### Задания для выполнения
1. Перепишите отрывок о новелле от «В новелле есть» до «беспокойную натуру Печорина.», поставив «слуги» вместо «денщика».
2. Какие персонажи новеллы упоминаются в отрывке о новелле?

### Текст страницы
>>>>
В новелле есть образы, полностью выдержанные в реалистических тонах. Они относятся, как правило, к третьестепенным эпизодическим персонажам. Их назначение — создать реально-бытовой фон повествования (урядник, десятник и др.). Более сложными функциями наделен образ денщика Печорина. Этот персонаж неизменно появляется в самые напряженно-романтические моменты и своим сугубо «земным», реальным обликом сдерживает повествование, как только оно грозит сбиться на патетику или откровенную романтику. К тому же своей пассивностью он оттеняет беспокойную натуру Печорина.

Припомним, как Печорин, отправляясь на рискованное ночное рандеву, будит денщика с наказом бежать немедленно на берег моря, как только он услышит там выстрел.

«Он выпучил глаза и машинально отвечал: “Слушаю, ваше благородие”». Так и видишь этого сонного казака, который, толком не проснувшись, не пытаясь вникнуть в суть приказания (все равно ничего не поймешь у этих господ!), чувствуя что-то вроде вины за то, что он вот спал, а начальство бодрствует, поспешно, заученно-готовно выпаливает:
«Слушаю, ваше благородие!» Когда же Печорин возвратился, в сенях «трещала догоравшая свеча в деревянной тарелке», а казак «спал крепким сном, держа ружье обеими руками».

Но у Печорина есть и свой внутренний недремлющий «денщик», который появляется каждый раз, когда есть опасность сбиться на романтический шаблон, — это самоирония, особый вид самоконтроля. Все это обусловливает частую и прихотливую смену романтических и реалистических планов, их тонкое взаимопроникновение.

Любопытно в этом отношении всмотреться в небольшой, но целостный отрывок, в котором Печорин рассказывает о приходе к нему вечером «ундины». Начинается он предельно просто и даже деловито. «Только что смерклось, я велел казаку нагреть чайник по-походному, засветил свечу и сел у стола, покуривая из дорожной трубки». Простая конструкция фразы, будничная, обиходная лексика, спокойная тональность реалистического описания немудреного дорожного быта. «Уж я доканчивал второй стакан чая, как вдруг...»

Это «вдруг» резко переводит повествование в другой план, в иной стиль и ритм: «...вдруг дверь скрипнула, легкий шорох платья и шагов послышался за мной; я вздрогнул и обернулся, — то была она, моя ундина! Она села против меня тихо и безмолвно и устремила на меня глаза свои, и, не знаю почему, но этот взор показался мне чудно нежен; он мне напомнил один из тех взглядов, которые в старые годы так самовластно играли моей жизнью. Она, казалось, ждала вопроса, но я молчал, полный неизъяснимого смущения. Лицо ее было покрыто тусклой бледностью, изобличавшей волнение душевное; рука ее без цели бродила по столу, и я заметил в ней легкий трепет; грудь ее то высоко поднималась, то, казалось, она удерживала дыхание...»
<<<<
### Собранные записи данных
>>>>
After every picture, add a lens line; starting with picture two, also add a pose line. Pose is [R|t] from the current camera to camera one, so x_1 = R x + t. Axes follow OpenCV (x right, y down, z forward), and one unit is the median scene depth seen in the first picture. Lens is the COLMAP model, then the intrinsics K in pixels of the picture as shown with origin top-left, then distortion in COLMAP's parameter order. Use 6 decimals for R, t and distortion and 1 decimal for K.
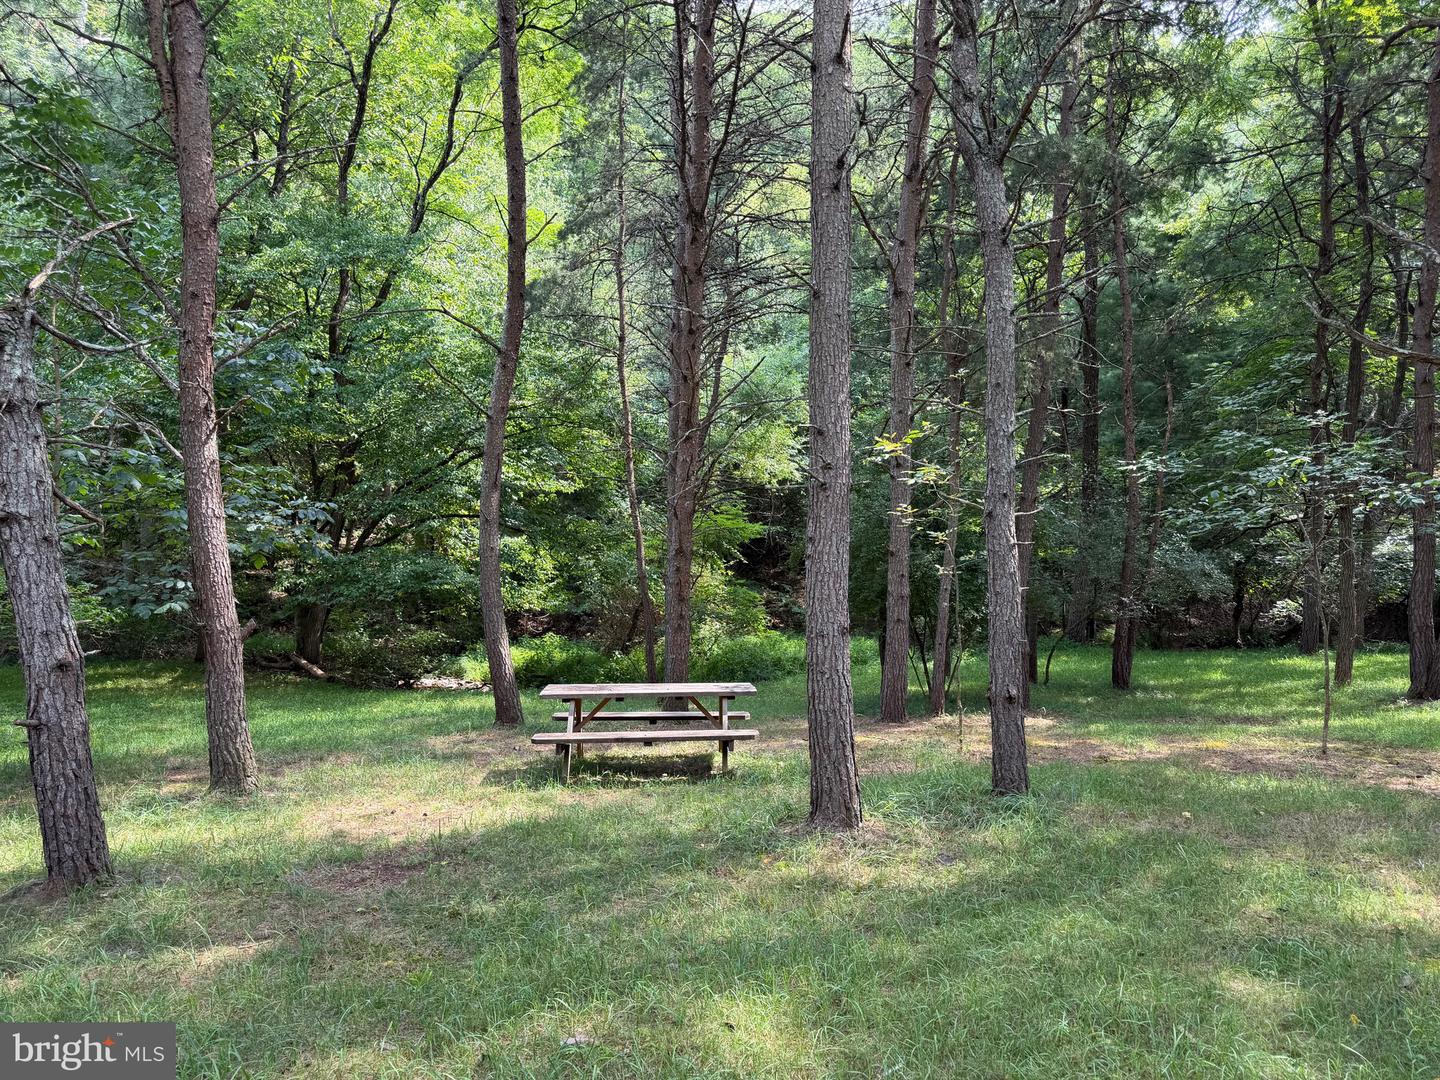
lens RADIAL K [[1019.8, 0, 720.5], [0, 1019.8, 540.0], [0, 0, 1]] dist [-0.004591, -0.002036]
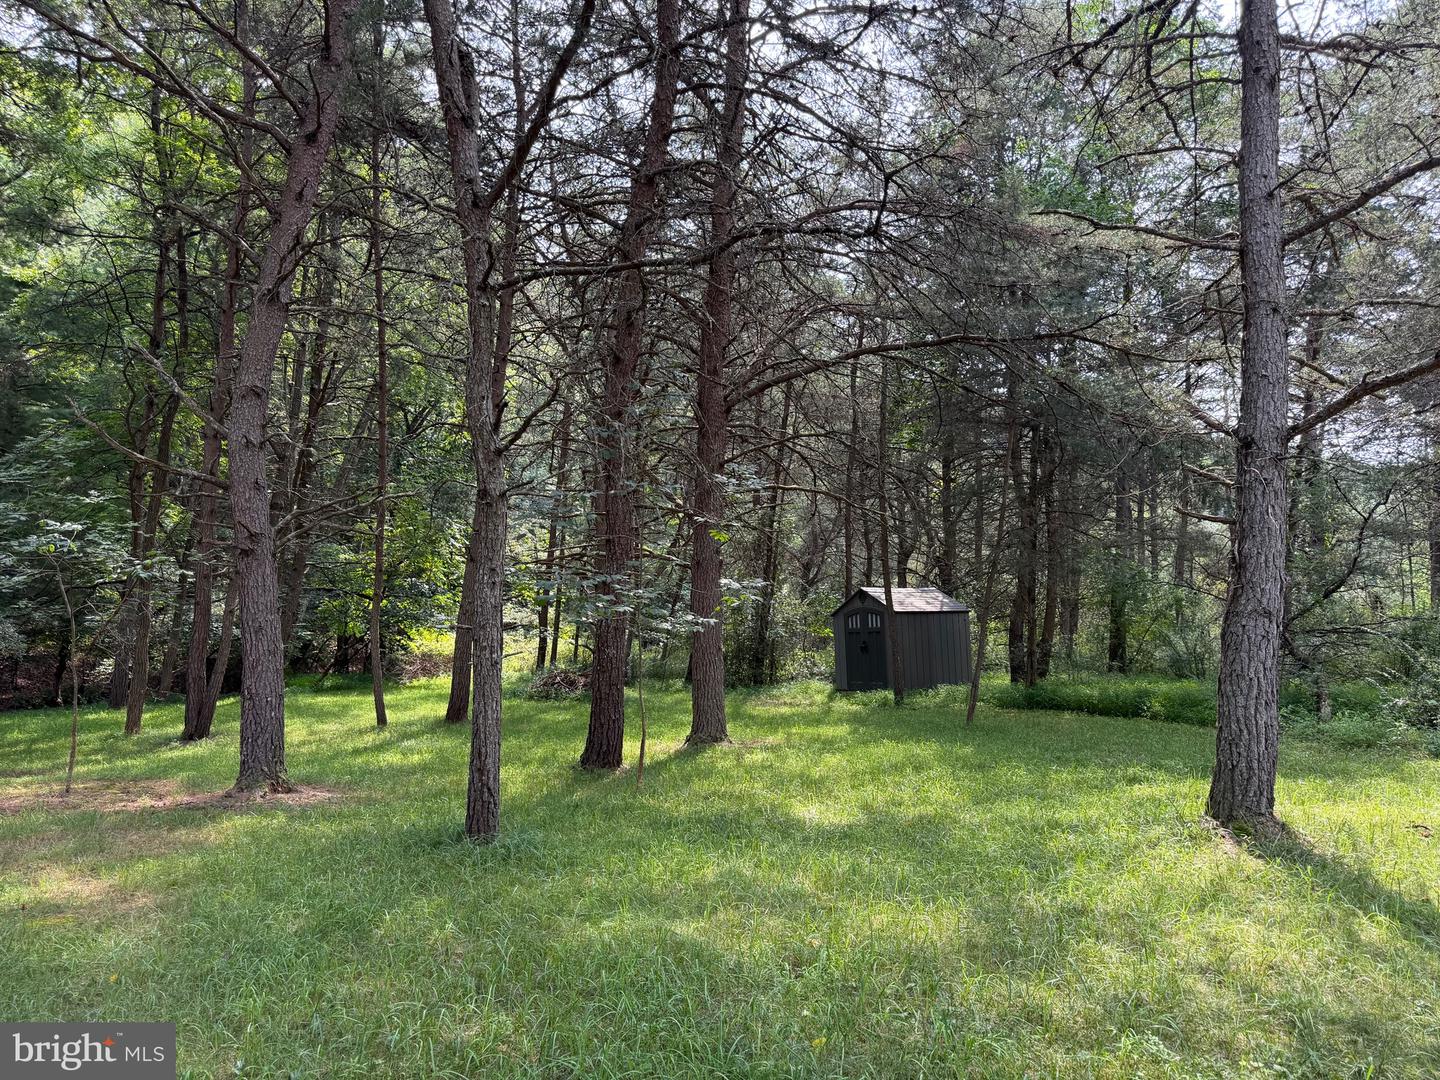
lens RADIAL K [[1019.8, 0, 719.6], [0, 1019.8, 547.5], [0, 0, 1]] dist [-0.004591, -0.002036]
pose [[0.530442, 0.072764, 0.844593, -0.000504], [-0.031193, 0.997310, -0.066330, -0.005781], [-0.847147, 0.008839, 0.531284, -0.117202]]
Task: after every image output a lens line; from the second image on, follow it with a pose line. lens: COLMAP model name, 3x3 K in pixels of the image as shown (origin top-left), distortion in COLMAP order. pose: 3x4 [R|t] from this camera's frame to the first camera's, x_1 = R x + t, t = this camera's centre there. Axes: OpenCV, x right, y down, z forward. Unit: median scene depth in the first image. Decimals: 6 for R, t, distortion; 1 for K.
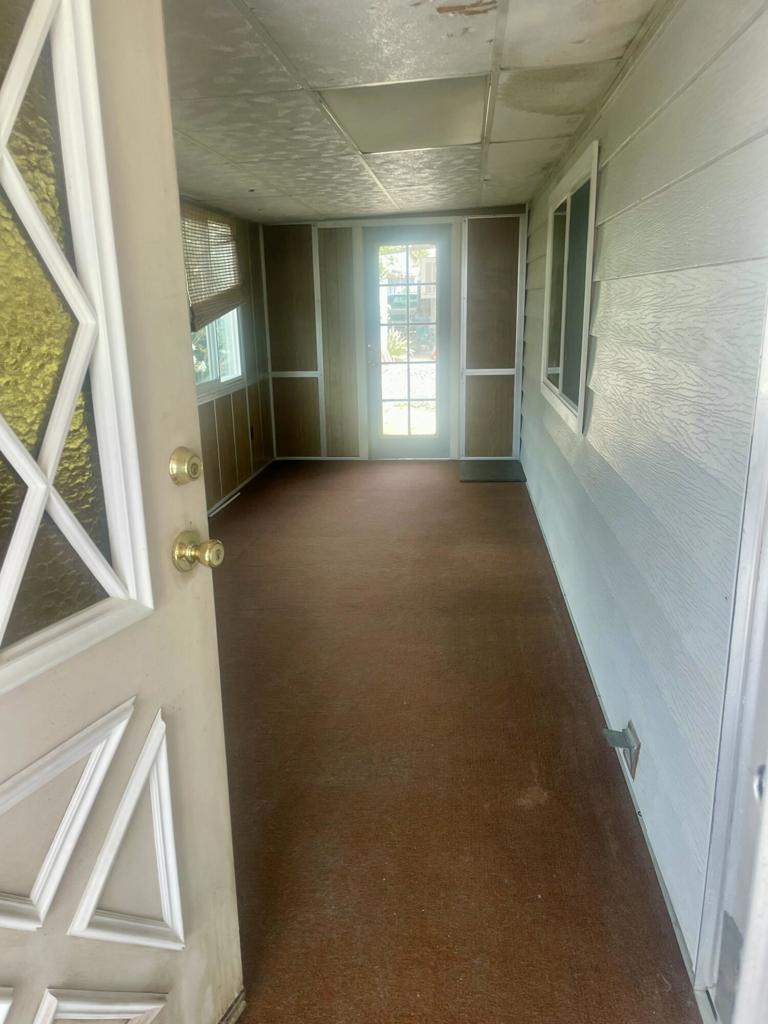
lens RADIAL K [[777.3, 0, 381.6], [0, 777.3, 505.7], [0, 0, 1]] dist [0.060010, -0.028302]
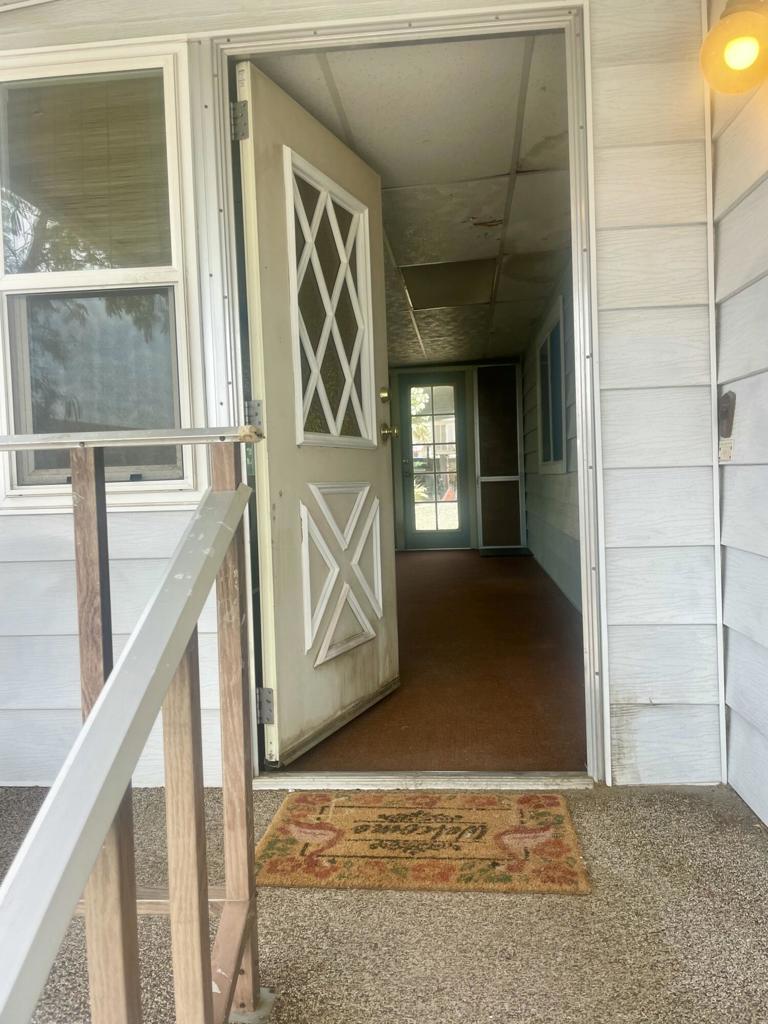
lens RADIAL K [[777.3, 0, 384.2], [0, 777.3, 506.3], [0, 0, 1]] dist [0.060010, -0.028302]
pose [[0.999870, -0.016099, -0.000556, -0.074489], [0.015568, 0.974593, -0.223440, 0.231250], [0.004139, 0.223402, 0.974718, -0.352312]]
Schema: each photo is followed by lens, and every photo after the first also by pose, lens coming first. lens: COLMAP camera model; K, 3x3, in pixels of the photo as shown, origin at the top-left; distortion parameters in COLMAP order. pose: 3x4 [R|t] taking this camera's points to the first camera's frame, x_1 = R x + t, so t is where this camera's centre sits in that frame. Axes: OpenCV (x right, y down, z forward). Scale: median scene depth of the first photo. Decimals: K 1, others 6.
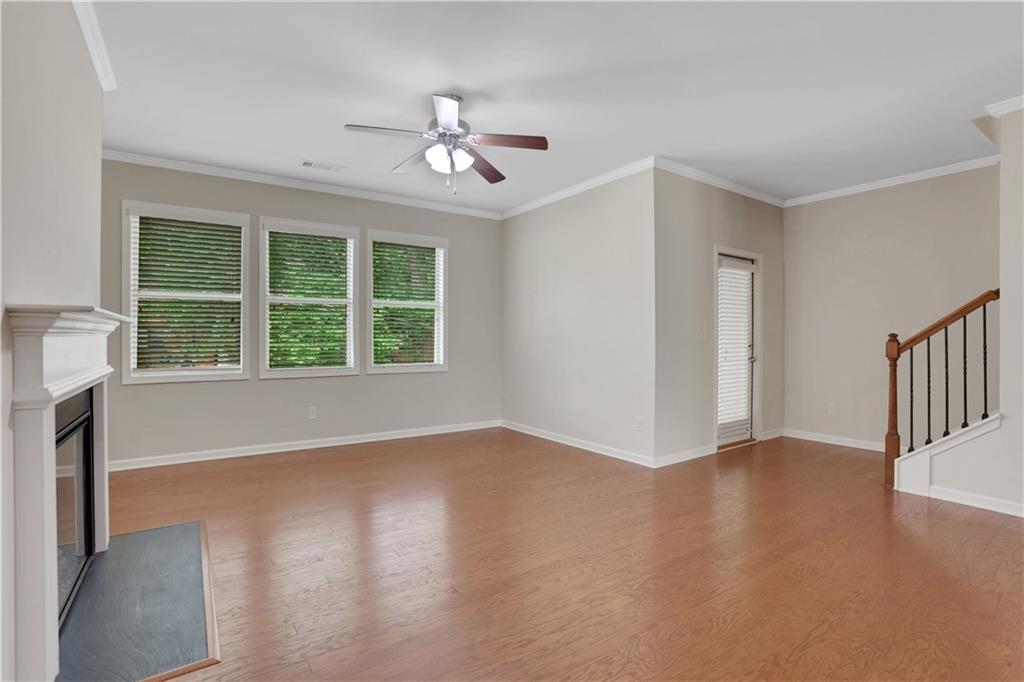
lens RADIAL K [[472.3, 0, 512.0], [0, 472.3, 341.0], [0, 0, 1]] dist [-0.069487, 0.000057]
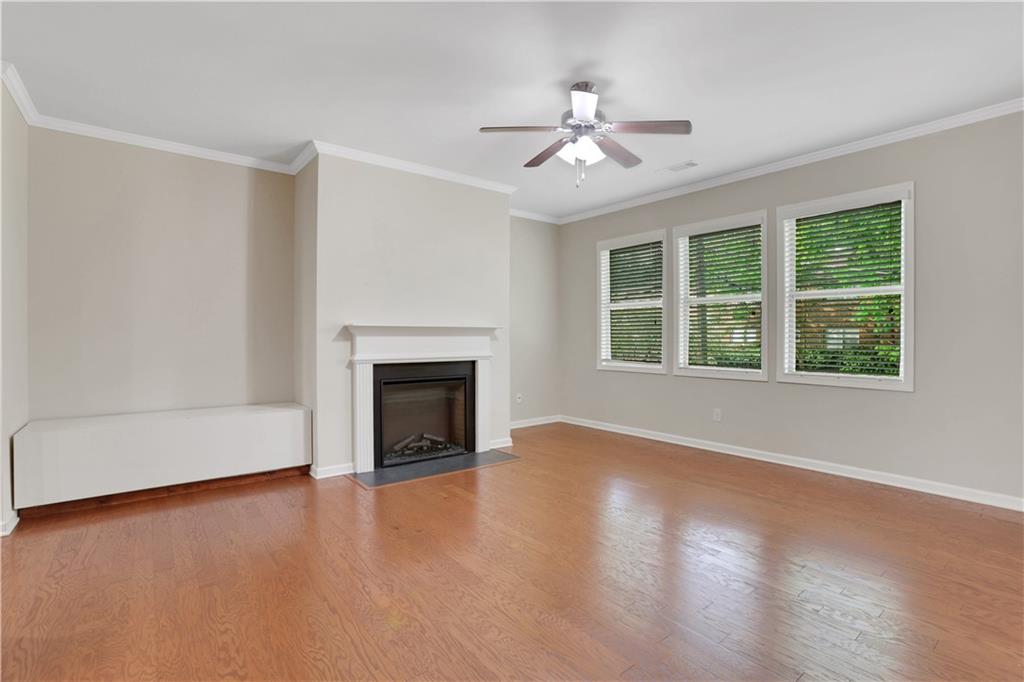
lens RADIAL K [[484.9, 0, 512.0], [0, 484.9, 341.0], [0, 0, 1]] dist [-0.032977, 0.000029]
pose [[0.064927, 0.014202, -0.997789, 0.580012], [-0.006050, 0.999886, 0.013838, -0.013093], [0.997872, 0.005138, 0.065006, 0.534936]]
<<<<
### Ответы по номерам
1.
В новелле есть образы, полностью выдержанные в реалистических тонах. Они относятся, как правило, к третьестепенным эпизодическим персонажам. Их назначение — создать реально-бытовой фон повествования (урядник, десятник и др.). Более сложными функциями наделен образ слуги Печорина. Этот персонаж неизменно появляется в самые напряженно-романтические моменты и своим сугубо «земным», реальным обликом сдерживает повествование, как только оно грозит сбиться на патетику или откровенную романтику. К тому же своей пассивностью он оттеняет беспокойную натуру Печорина.

2. Печорин, его денщик (казак), урядник, десятник, ундина.